The transaction is anticipated to be completed in early 2025 and is subject to customary closing conditions, including regulatory approvals. Teledyne management expects the transaction to be accretive to GAAP and non-GAAP earnings per share, excluding transaction costs.
Evercore and Harris Williams are acting as financial advisors, and Fried, Frank, Harris, Shriver & Jacobson LLP is acting as legal advisor to Excelitas in connection with the transaction. McGuireWoods LLP is acting as legal advisor to Teledyne.
About Teledyne
Teledyne is a leading provider of sophisticated instrumentation, digital imaging products and software, aerospace and defense electronics, and engineered systems. Teledyne’s operations are primarily located in the United States, Canada, the United Kingdom, and Western and Northern Europe. For more information, visit Teledyne’s website at www.teledyne.com.
About Excelitas
Excelitas is the leading provider of advanced, life-enriching technologies that make a difference, serving global market leaders in the life sciences, advanced industrial, next-generation semiconductor, aerospace, and defense end markets. Headquartered in Pittsburgh, Pennsylvania, Excelitas is an essential partner in the design, development, and manufacture of advanced technologies, offering leading-edge innovation in sensing, detection, imaging, optics, and specialty illumination for customers worldwide. Excelitas is at the forefront of addressing many of the relevant megatrends impacting the world today, including precision medicine, industrial automation, artificial intelligence, connected devices (IoT), and military modernization.

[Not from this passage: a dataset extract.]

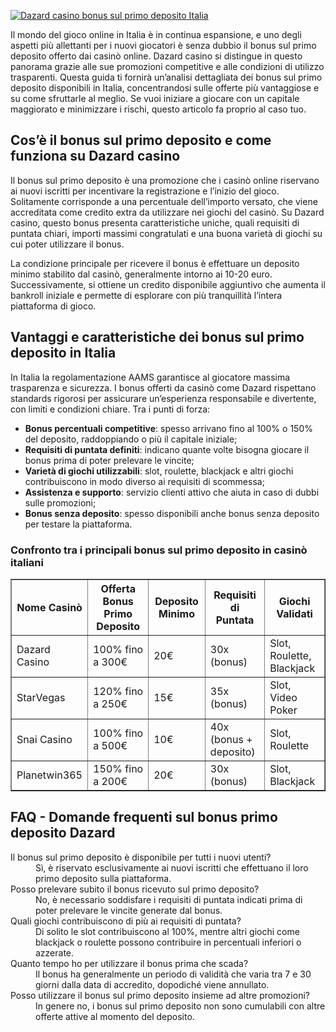 [![Dazard casino bonus sul primo deposito Italia](https://123-caf.pages.dev/gitsignup.png)](https://vrmoo.ru/Bt82HjjY)

<p>Il mondo del gioco online in Italia è in continua espansione, e uno degli aspetti più allettanti per i nuovi giocatori è senza dubbio il bonus sul primo deposito offerto dai casinò online. Dazard casino si distingue in questo panorama grazie alle sue promozioni competitive e alle condizioni di utilizzo trasparenti. Questa guida ti fornirà un’analisi dettagliata dei bonus sul primo deposito disponibili in Italia, concentrandosi sulle offerte più vantaggiose e su come sfruttarle al meglio. Se vuoi iniziare a giocare con un capitale maggiorato e minimizzare i rischi, questo articolo fa proprio al caso tuo.</p>  <h2>Cos’è il bonus sul primo deposito e come funziona su Dazard casino</h2> <p>Il bonus sul primo deposito è una promozione che i casinò online riservano ai nuovi iscritti per incentivare la registrazione e l’inizio del gioco. Solitamente corrisponde a una percentuale dell’importo versato, che viene accreditata come credito extra da utilizzare nei giochi del casinò. Su Dazard casino, questo bonus presenta caratteristiche uniche, quali requisiti di puntata chiari, importi massimi congratulati e una buona varietà di giochi su cui poter utilizzare il bonus.</p> <p>La condizione principale per ricevere il bonus è effettuare un deposito minimo stabilito dal casinò, generalmente intorno ai 10-20 euro. Successivamente, si ottiene un credito disponibile aggiuntivo che aumenta il bankroll iniziale e permette di esplorare con più tranquillità l’intera piattaforma di gioco.</p>  <h2>Vantaggi e caratteristiche dei bonus sul primo deposito in Italia</h2> <p>In Italia la regolamentazione AAMS garantisce al giocatore massima trasparenza e sicurezza. I bonus offerti da casinò come Dazard rispettano standards rigorosi per assicurare un’esperienza responsabile e divertente, con limiti e condizioni chiare. Tra i punti di forza:</p> <ul>   <li><strong>Bonus percentuali competitive</strong>: spesso arrivano fino al 100% o 150% del deposito, raddoppiando o più il capitale iniziale;</li>   <li><strong>Requisiti di puntata definiti</strong>: indicano quante volte bisogna giocare il bonus prima di poter prelevare le vincite;</li>   <li><strong>Varietà di giochi utilizzabili</strong>: slot, roulette, blackjack e altri giochi contribuiscono in modo diverso ai requisiti di scommessa;</li>   <li><strong>Assistenza e supporto</strong>: servizio clienti attivo che aiuta in caso di dubbi sulle promozioni;</li>   <li><strong>Bonus senza deposito</strong>: spesso disponibili anche bonus senza deposito per testare la piattaforma.</li> </ul>  <h3>Confronto tra i principali bonus sul primo deposito in casinò italiani</h3> <table border="1" cellpadding="5" cellspacing="0">   <thead>     <tr>       <th>Nome Casinò</th>       <th>Offerta Bonus Primo Deposito</th>       <th>Deposito Minimo</th>       <th>Requisiti di Puntata</th>       <th>Giochi Validati</th>     </tr>   </thead>   <tbody>     <tr>       <td>Dazard Casino</td>       <td>100% fino a 300€</td>       <td>20€</td>       <td>30x (bonus)</td>       <td>Slot, Roulette, Blackjack</td>     </tr>     <tr>       <td>StarVegas</td>       <td>120% fino a 250€</td>       <td>15€</td>       <td>35x (bonus)</td>       <td>Slot, Video Poker</td>     </tr>     <tr>       <td>Snai Casino</td>       <td>100% fino a 500€</td>       <td>10€</td>       <td>40x (bonus + deposito)</td>       <td>Slot, Roulette</td>     </tr>     <tr>       <td>Planetwin365</td>       <td>150% fino a 200€</td>       <td>20€</td>       <td>30x (bonus)</td>       <td>Slot, Blackjack</td>     </tr>   </tbody> </table>  <h2>FAQ - Domande frequenti sul bonus primo deposito Dazard</h2> <dl>   <dt>Il bonus sul primo deposito è disponibile per tutti i nuovi utenti?</dt>   <dd>Sì, è riservato esclusivamente ai nuovi iscritti che effettuano il loro primo deposito sulla piattaforma.</dd>    <dt>Posso prelevare subito il bonus ricevuto sul primo deposito?</dt>   <dd>No, è necessario soddisfare i requisiti di puntata indicati prima di poter prelevare le vincite generate dal bonus.</dd>    <dt>Quali giochi contribuiscono di più ai requisiti di puntata?</dt>   <dd>Di solito le slot contribuiscono al 100%, mentre altri giochi come blackjack o roulette possono contribuire in percentuali inferiori o azzerate.</dd>    <dt>Quanto tempo ho per utilizzare il bonus prima che scada?</dt>   <dd>Il bonus ha generalmente un periodo di validità che varia tra 7 e 30 giorni dalla data di accredito, dopodiché viene annullato.</dd>    <dt>Posso utilizzare il bonus sul primo deposito insieme ad altre promozioni?</dt>   <dd>In genere no, i bonus sul primo deposito non sono cumulabili con altre offerte attive al momento del deposito.</dd> </dl>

Forward-Looking Statements Cautionary Notice
This press release contains forward-looking statements, as defined in the Private Securities Litigation Reform Act of 1995, relating to a potential acquisition of a business. Actual results could differ materially from these forward-looking statements. Many factors, including the ability of Teledyne and the acquired businesses to achieve anticipated synergies and Teledyne’s ability to integrate the acquired businesses, the ability of the parties to satisfy closing conditions, as well as market and economic conditions beyond Teledyne’s control, could change anticipated results. There are additional risks associated with operating businesses internationally, including those arising from United States and foreign government policy and regulatory changes or actions and exchange rate fluctuations.